Erkek ve kadın eşit hak ve hürriyetlere sahiptir. Devlet, kadınların ve erkeklerin her alanda eşitliğinin sağlanmasını özendirir ve bu eşitliğin gerçekleştirilmesi için gerekli kanunlar çıkarılır. Bu kanunlar, eşitlik ilkesine aykırı sayılamaz.

Çocuklar, yaşlılar, bedensel veya zihinsel engelliler, harp ve vazife şehitlerinin dul ve yetimleri, malul ve gaziler için çıkarılacak kanunlar ve alınacak tedbirler eşitlik ilkesine aykırı sayılamaz.

Hiçbir kişiye, aileye, zümreye ve sınıfa ayrıcalık tanınamaz. Kişiler, hak ve hürriyetlerin kullanılmasında, yükümlülük ve sorumlulukların yerine getirilmesinde, keyfi biçimde farklı uygulama ve muameleye tabi tutulamaz”.

Şeklinde olmalıdır.

Prof. Dr. Ersan Şen

Stj. Av. Buğra Şahin

(Bu köşe yazısı, sayın Prof. Dr. Ersan ŞEN tarafından www.hukukihaber.net sitesinde yayınlanması için kaleme alınmıştır. Kaynak gösterilse dahi köşe yazısının tamamı özel izin alınmadan kullanılamaz. Ancak alıntılanan köşe yazısının bir bölümü, aktif link verilerek kullanılabilir.

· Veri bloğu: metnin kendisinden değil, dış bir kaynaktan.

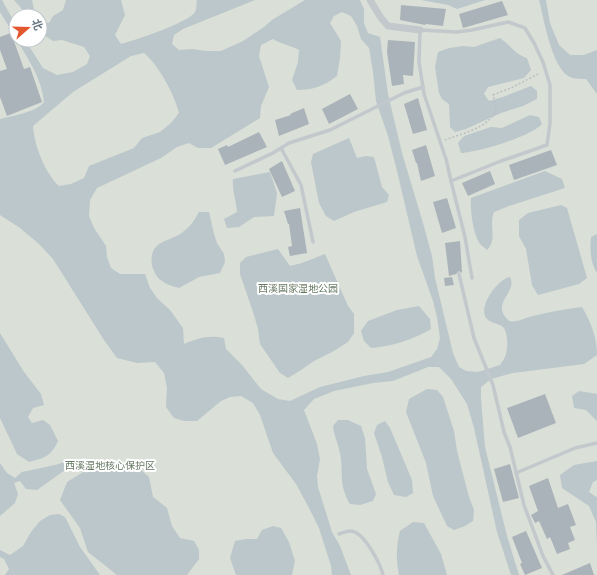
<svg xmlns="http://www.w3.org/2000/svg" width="597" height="575" font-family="'Titillium Web','Noto Sans SC',sans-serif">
	<rect width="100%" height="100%" fill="#fafaf8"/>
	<!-- green -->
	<path fill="#dadfd7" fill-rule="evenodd" d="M0,0H597V575H0ZM16,16H40V40H16Z"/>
	<!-- water -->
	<g fill="#bbc7cb" fill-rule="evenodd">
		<polygon points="0,0 2,0 16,25 16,38 0,12"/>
		<polygon points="14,0 32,0 34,10 38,16 28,16"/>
		<path d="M66,0H121L125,15L115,35L121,44C133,41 190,22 195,12C197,9 196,3 197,0H255L183,29L174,35L172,44L179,50L192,49L207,51H221L243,41L264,27L272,20L305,0H360L364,9V23L368,33L380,37L388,94L402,153L423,223L432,256L435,278L453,353L459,367L466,371L478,372L500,365C502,362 505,358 506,354C508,348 508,332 503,327C497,322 489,324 485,316C480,304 498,279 510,277C517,290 497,300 503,313C504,316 507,319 509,321C517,323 524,318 533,316C549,312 565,309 582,307C591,322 597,338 597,355L584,364L513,373L491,379L481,387V399L485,447L507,536L519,575H511L497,532L474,428L467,404L451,379L439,367H428L393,381L373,383L334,391L314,399L304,410L317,444L320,459L317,476L318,487L332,532L340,546L351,575H332L331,566L319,528L309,508L296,484L273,453L260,415L253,403L241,396L230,397L221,401L197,421H184L174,418L166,407L167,388L164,373L155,362L137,363L117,358L104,340L53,259L39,244L20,228L0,215V119C12,116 37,112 44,102C42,79 28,59 17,40H25L43,68L57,75L73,72L87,64L90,56L84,47L62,40L53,41L44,35L40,31V20L49,23L53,16L63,10ZM342,12L351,16L357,26L361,39L369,48L373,72L376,101L388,136L397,171L417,256L433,301L437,317L440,338L437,349L431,357L388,372L364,376L320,387L290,401L278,399L261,389L242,365L226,349L224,338C208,335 199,338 184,344L183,328L170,310L157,298L150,288L145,274H120L111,268L107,257L106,246L94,228L89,216L90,200L97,188L161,158L177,147L189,143L198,148H211L260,118L261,106L269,87L259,56L261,45L273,39C281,44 290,45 299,50L298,62L292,80L297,90C313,90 324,86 337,76L340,58L341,41L330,23L334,16ZM144,53C160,67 174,94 179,113L171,123L160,132L142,138L134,148L89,166L84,178L71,184L59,186C45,173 34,145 33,126L73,92L131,56Z"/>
		<polygon points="421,0 485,0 457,9 448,5"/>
		<path d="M539,0H546L550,23L559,45L570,55H584L597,50V94L586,79C582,79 575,79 570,77C552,69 544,19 539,0Z"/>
		<path d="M500,38C511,46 515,54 527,58L531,70L524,78L488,87L484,94L489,101L503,97L531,86L537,91V99L523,106L501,113L466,129L455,132L450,127L449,104L442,99L439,93L435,67L438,52L449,48L463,46L474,47Z"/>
		<path d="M530,115L539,117L542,124C530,137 478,152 461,153L458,143L464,136L491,127L502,128Z"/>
		<polygon points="349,138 357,158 366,156 374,157 382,187 389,195 387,202 354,212 334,221 326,216 319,203 311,162 313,154"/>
		<path d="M545,171L562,179L565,188L509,206L494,212C493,215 492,218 492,222C492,232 495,242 487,250C485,248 482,246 480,244C473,234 470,210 471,198Z"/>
		<path d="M270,172L277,193L274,216L254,217L239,227L227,228L224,219L237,212C236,200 232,190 233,179Z"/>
		<polygon points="561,205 567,208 587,278 579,284 538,295 532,285 526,249 519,236 519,220 528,213"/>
		<path d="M199,212H209L214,234L217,243L224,254L225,262L220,273L199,277L179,288C173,286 167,285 162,281C152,274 148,258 155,248C162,239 176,239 184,231C191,226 195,219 199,212Z"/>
		<path d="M597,234V273C590,262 590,250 591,237Z"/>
		<polygon points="278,249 290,266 302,263 325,254 348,306 354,314 354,333 348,342 332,352 314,361 301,370 288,378 280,373 260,344 258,329 254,315 240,274 240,263 246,257"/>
		<path d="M419,306L430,319L431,329C415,339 389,347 371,348L364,341L361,331L368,321L397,310Z"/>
		<path d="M0,333L24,372L41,394L44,405L33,408L28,417L32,423L43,420L50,425L58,441C51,456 45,458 29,462L17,454L0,418Z"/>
		<polygon points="427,389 437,390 443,397 454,431 457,451 469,497 474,510 473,521 465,526 454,530 447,526 433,496 426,463 406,412 409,399"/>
		<polygon points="579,391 597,394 597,421 586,410 574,408 572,396"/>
		<path d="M338,420H348L361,426L365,438L367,469L376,494L373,501L360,505L350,504C338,484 344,473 340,453C338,443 334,436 333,426Z"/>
		<polygon points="385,421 390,428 412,480 413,493 406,497 394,495 388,482 382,457 374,433 377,425"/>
		<polygon points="68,461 65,470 37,490 26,489 20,481 14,483 18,494 15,503 0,516 0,463 7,473 15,478 22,472 55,465"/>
		<polygon points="597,461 597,480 593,482 589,492 596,497 597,496 597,546 596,522 589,506 562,488 560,475 574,465"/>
		<polygon points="135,465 149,477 153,497 167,508 172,526 180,538 194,541 199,550 199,559 187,575 117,575 88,552 80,528 60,500 67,482 85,471 119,470"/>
		<polygon points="59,514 65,517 80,547 100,575 5,575 9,569 4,559 0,557 0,550 10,555 23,546 31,532 40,521 50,515"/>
		<path d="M413,522L424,523L441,554L447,575H399C396,560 396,546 400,531Z"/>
		<polygon points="273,526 281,528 289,542 295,561 292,575 236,575 230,558 235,541 246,539 257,539 262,530"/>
	</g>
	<!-- building -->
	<g fill="#aab3b9">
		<polygon points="502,1 508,15 463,28 459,14"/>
		<polygon points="401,5 446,9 443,26 426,24 425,25 400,20"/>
		<polygon points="11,33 24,69 30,67 42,102 7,116 0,97 0,71 7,69 0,50 0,37"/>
		<polygon points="388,40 415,42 413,76 403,75 404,84 392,86 387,52"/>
		<polygon points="350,94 358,109 329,124 322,109"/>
		<polygon points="418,98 427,130 413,134 404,104"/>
		<polygon points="304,108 309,124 279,136 275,120 291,115 290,114"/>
		<polygon points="259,132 267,147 225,165 218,149 227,145 228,147"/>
		<polygon points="426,145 435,176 421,181 417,163 416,163 412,150"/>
		<polygon points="551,150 557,165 514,180 509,165"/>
		<polygon points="282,161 295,191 282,197 269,169"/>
		<polygon points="490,171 495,184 468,196 462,183"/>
		<polygon points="447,198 456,228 442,233 433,202"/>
		<polygon points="300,208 307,253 290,256 288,247 292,246 289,224 288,224 284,211"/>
		<polygon points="460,241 462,273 459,271 456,274 449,276 445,243"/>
		<polygon points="452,277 454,285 445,286 444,278"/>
		<polygon points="545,394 556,423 518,438 507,408"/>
		<polygon points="510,464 519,498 503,502 494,469"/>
		<polygon points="548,478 558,508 568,504 576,525 570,527 575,540 568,543 570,549 557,554 550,537 547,539 539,521 535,523 531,515 538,511 529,486"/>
		<polygon points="526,531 542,568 525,575 520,564 522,563 512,537"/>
		<polygon points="590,563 594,575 562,575"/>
	</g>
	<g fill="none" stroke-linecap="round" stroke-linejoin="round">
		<!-- path -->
		<path stroke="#bbbfc2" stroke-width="1.5" stroke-dasharray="2 2" stroke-linecap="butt" d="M445,140C460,134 494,127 496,107C496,103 494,99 493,95L513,87L540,73"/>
		<!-- lane -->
		<g stroke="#c3c8cc" stroke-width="3.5">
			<polyline points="281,148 301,185 313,242"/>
			<polyline points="235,171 273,153 289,143 330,130 404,93 423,87"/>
			<polyline points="451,181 501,161 547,145 550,123 550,85 543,62 534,43 525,28 508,22 472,30 457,32 420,30 419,62 424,94 446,159 451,181 465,237 472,278"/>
			<polyline points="459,274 474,338 493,385 504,432 510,447 524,505 543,556 553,575"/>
			<polyline points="516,473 575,448 597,443"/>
			<path d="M339,534C342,533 347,531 351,531C364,532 380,563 383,575"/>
		</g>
		<!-- street -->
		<polyline stroke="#c3c8cc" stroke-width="7" points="370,0 381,18 388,26 420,30"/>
	</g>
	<g text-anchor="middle" stroke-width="4" stroke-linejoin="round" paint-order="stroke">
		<!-- park labels -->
		<g font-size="10" fill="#687a64" stroke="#fff">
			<text x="298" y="292">西溪国家湿地公园</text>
			<text x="110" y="469">西溪湿地核心保护区</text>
		</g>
	</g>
	<!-- north arrow -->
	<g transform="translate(28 28) rotate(70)"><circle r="19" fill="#ffffff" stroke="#c1c8cd"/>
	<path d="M0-3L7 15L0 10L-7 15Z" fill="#e4572e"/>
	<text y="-6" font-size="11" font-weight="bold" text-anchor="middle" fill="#657683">北</text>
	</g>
</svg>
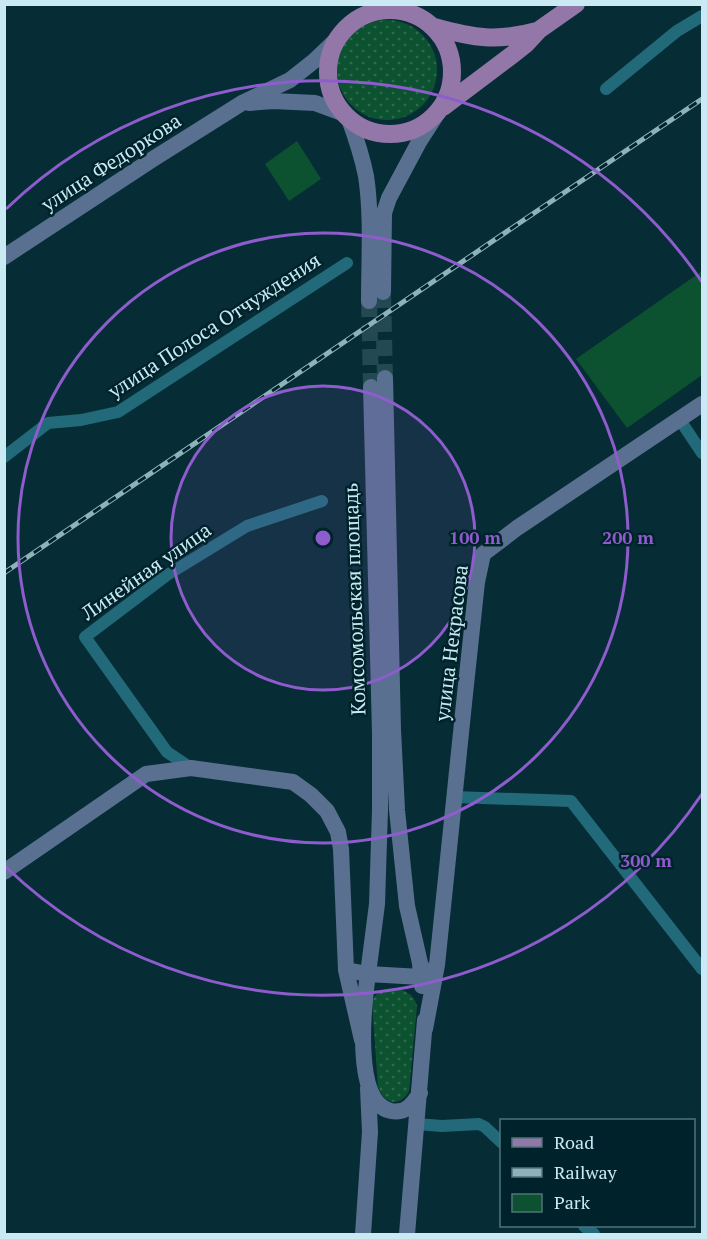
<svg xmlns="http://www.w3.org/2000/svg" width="707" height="1239" font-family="'PT Serif',serif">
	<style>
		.grass { fill: url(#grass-dots) }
		.green { fill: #0c5230 }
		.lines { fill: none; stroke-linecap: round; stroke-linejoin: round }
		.secondary-tunnel { stroke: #234952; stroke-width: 16; stroke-dasharray: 16 8; stroke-linecap: butt }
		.street { stroke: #226a7a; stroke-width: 12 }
		.secondary { stroke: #5a7091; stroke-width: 16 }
		.primary { stroke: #9377a9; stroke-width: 18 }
		.rail-casing { stroke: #8fb2ba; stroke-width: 5 }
		.rail { stroke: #00232b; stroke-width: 3; stroke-dasharray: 9; stroke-linecap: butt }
		.ring { fill: none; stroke: #8e5ccc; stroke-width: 3 }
		.labels { text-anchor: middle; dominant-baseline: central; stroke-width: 5; stroke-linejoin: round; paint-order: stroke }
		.street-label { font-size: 20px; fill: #c9eaf3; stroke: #00232b }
		.centre { fill: #8e5ccc; stroke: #00232b; stroke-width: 3 }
		.ring-label { font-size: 18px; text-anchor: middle; font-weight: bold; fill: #8e5ccc; stroke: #00232b; stroke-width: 5; stroke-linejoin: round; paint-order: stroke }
	</style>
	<defs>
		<pattern id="grass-dots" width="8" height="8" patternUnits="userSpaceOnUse" patternTransform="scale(1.5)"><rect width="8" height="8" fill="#0c5230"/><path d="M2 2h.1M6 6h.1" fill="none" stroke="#2e6b4e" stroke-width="1.8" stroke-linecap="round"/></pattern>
	</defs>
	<rect width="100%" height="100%" fill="#062d35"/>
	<path class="grass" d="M337 70a50 50 0 1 1 100 0a50 50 0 1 1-100 0Z
		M392,988C404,989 414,994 417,1006L409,1091C400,1108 384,1104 378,1087L372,1002C375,992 383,989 392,988Z"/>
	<path class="green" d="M297,141L321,179L289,201L265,164Z
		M702,271V375L627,428L576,359Z"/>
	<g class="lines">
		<path class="secondary-tunnel" d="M383,292L385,378
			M369,301L371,387"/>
		<path class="street" d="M606,89L677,31L702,16
			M680,420L702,453
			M4,457L48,423L81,420L118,412L347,263
			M191,768L167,752L85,637L167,575L247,526L322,501
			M454,797L571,801L702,969
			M416,1124L442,1126L479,1124L485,1127L502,1143
			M584,1226L594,1234"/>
		<path class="secondary" d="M249,103L273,101L315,103L342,113
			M349,119C356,138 362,156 366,176C372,214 369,262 369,301
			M4,257L153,159L242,103L290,80L314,61L337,39
			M383,292L384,213L389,198L419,142L437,114
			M385,378L393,730L397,810L407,906L420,963L421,977L431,972L437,965
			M4,872L146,774L191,768L293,782L311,795L327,811L338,832L341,849L346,970L362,1040
			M346,970L368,974L377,904L380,810V733L371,387
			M425,1029L437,965L465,694L477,582L483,554L517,528L702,404
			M420,1093C413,1104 406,1114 391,1111C352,1103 364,1003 368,974L421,977L422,986
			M363,1234L370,1132L368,1088
			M407,1234L425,1020"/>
		<path class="primary" d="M328 72a62 62 0 1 1 124 0a62 62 0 1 1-124 0Z
			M434,27C474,38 497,42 537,31
			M443,107L512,55L526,44L539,30L576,4"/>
		<g class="rail-casing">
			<path id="rail" d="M4,573L702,99"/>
		</g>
		<use href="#rail" class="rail"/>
	</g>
	<circle cx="323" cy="538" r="152" fill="#8e5ccc" fill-opacity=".12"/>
	<g class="ring">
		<circle cx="323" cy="538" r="152"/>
		<circle cx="323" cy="538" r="305"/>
		<path d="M702 794A457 457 0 0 1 6 867M6 209A457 457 0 0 1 702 282"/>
	</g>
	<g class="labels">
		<g class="street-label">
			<text transform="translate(111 162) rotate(-33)">улица Федоркова</text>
			<text transform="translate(214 325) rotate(-33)">улица Полоса Отчуждения</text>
			<text transform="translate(146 571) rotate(-35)">Линейная улица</text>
			<text transform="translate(354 599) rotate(-92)">Комсомольская площадь</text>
			<text transform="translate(451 643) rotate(-83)">улица Некрасова</text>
		</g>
	</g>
	<circle cx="323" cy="538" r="9" class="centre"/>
	<g class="ring-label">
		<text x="475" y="544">100 m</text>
		<text x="628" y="544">200 m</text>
		<text x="646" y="867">300 m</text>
	</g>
	<rect width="707" height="1239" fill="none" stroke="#c9eaf3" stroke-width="12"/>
	<rect x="500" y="1119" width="195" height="108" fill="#00232b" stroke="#50737b" stroke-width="1.5"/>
	<rect x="512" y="1138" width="30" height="9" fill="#9377a9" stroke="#50737b" stroke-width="1.5"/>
	<text x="554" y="1149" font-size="18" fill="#c9eaf3">Road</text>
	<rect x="512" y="1168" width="30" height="9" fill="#8fb2ba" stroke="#50737b" stroke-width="1.5"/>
	<text x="554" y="1179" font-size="18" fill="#c9eaf3">Railway</text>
	<rect x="512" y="1194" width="30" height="18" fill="#0c5230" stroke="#50737b" stroke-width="1.5"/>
	<text x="554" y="1209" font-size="18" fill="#c9eaf3">Park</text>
</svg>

Yazarı ve kaynağı gösterilmeden kısmen ya da tamamen yayınlanması şahsi haklara ve fikri haklara aykırılık teşkil eder.

----------------

[1] 20.03.2021 tarihli ve 31429 sayılı Resmi Gazete’de yayımlanan 3718 sayılı Cumhurbaşkanı Kararında; “Türkiye Cumhuriyeti adına 11.05.2011 tarihinde imzalanan ve 10.02.2012 tarihli ve 2012/2186 sayılı Bakanlar Kurulu Kararı ile onaylanan ‘Kadına Yönelik Şiddet ve Aile İçi Şiddetin Önlenmesi ve Bunlarla Mücadeleye Dair Avrupa Konseyi Sözleşmesi’nin Türkiye Cumhuriyeti bakımından feshedilmesine, 9 sayılı Cumhurbaşkanlığı Kararnamesinin 3. maddesi gereğince karar verilmiştir”.

[2] İstanbul Sözleşmesi; Anayasanın 90. maddesinin birinci ve beşinci fıkralarına uygun olarak yürürlüğü koyulduğundan ve Sözleşmenin onaylandığı 6251 sayılı Kanun hala yürürlükte olduğundan, 9 sayılı Cumhurbaşkanlığı Kararnamesi’nin 3. maddesi dayanak alınarak Cumhurbaşkanı Kararı ile yapılan Sözleşme feshinin iç hukukta karşılığının olmadığı görülmektedir. 9 sayılı Cumhurbaşkanlığı Kararnamesi’nin 3. maddesi doğrultusunda; fesih ancak Anayasa m.90/2 ve m.90/3’de öngörülen ve Meclis onayına ihtiyaç duyulmayan hallerde mümkün olabilecektir ki, Anayasanın 90/1. maddesi uyarınca yasama organının onayının gerekli olduğu hallerde, TBMM tasarrufu ile bir uluslararası sözleşmenin feshinin dayanağı olabilecek karar alınabilir.